With the assistance of other board members, Kim monitors and takes part in the placard classes, and prepares new class materials. She maintains the MERC webpage and researches tools such as mass text software for group communications during an emergency.
That is in addition to her full-time job as manager, human resources and finance person for a private entrepreneur with multiple hospitality industry properties in the Upper Keys.
In the program’s first year, 348 residents earned reentry placards. About 225 have renewed their placards for 2019, and 92 people have joined MERC, committing their time and knowledge to attend regional meetings and additional trainings.
According to their interests and abilities, members have done first aid and CPR courses, taken basic hazardous materials training, become licensed radio operators, trained as NOAA weather spotters, taken online FEMA classes and been volunteer victims at emergency drills.

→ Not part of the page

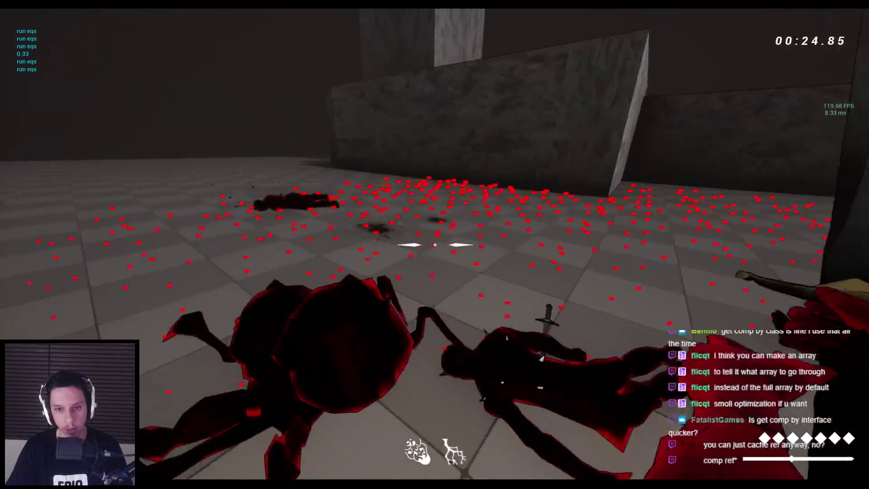
{"action": "left_click", "coordinate": [434, 245]}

In a chain-of-command system, each region has its own team of volunteers, reporting through Kim to the county emergency manager.
“MERC members are those who want to do more as community volunteers,” Kim says. “They want to develop knowledge to use and to share. Members continue to prepare themselves for any eventuality. I like that.”
She understands the naysayers. Professionals are afraid others will get in their way and prevent them from doing their jobs—whether it is clearing roads, securing properties or repairing utilities.
“They are also afraid that extra people will use up resources they need to move forward with recovery,” Kim says. “Those resources could be anything from utilitarian to medical. Anything can happen in the aftermath, including people using chain saws when they have no business doing so.”
Kim fully believes in the value of the program, and encourages everyone in the Keys to attend MERC’s training—even if they don’t want a placard or to volunteer.
“It’s not just about after the storm,” she says. “It’s about preparing before the storm, and it’s not even just about the storm. Its general procedures that can keep us safe whether lost camping or snowed in up north.
“Most people are very happy to see that they don’t have to fall into victimization—that there are things they can do to prepare themselves to be self-contained and self-sustained.”